Issue 1: Demand of Service Tax under 'Supply of Tangible Goods'
The appellants are engaged in services such as Advertising, Online Information, Video Tape Production, and Sound Recording. They own "Qube Digital" video format and provide Digital Projector Systems to theatre owners either on a sale basis or on a right-to-use basis. The department contended that the income from "Right to Use" fee and "Per Show Fee" was taxable under section 65(105)(zzzzj) of the Finance Act, 1994, as 'Supply of Tangible Goods'. The appellants argued that they transferred possession and effective control of the equipment, thus not falling under 'Supply of Tangible Goods'. They also contended that they paid VAT on the right-to-use fee, making them exempt from service tax due to the mutual exclusivity of VAT and service tax. The tribunal referred to the decision in G.S. Lamba & Sons Vs. State of Andhra Pradesh, which clarified that effective control does not necessarily require physical control. The tribunal concluded that the appellants had transferred both possession and effective control, thus their activities did not fall under 'Supply of Tangible Goods'. Consequently, the demand for service tax and related penalties were set aside.

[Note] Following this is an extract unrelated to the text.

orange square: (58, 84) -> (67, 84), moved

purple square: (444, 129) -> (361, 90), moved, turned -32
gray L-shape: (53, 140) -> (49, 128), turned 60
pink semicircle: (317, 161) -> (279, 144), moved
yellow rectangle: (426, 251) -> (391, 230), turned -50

Issue 2: Disallowance of Credit on Input Services
The appellants also contested the disallowance of credit on various input services such as club or association services, travel insurance, group mediclaim insurance, personal accident insurance, directors and officers liability insurance, and employees deposit linked insurance. The tribunal noted that these services were availed before 1.4.2011, when the definition of input service under Rule 2(l) of CENVAT Credit Rules, 2004, had a broader scope, including all activities relating to business. The tribunal upheld the disallowance of credit for club services, as conceded by the appellants, but allowed credit for the other services. Consequently, the related penalties were also set aside.

Conclusion:
The tribunal modified the impugned order by setting aside the demand and penalties related to 'Supply of Tangible Goods' service and the disallowance of credit on input services, except for club services. The appeals were disposed of with consequential relief, if any.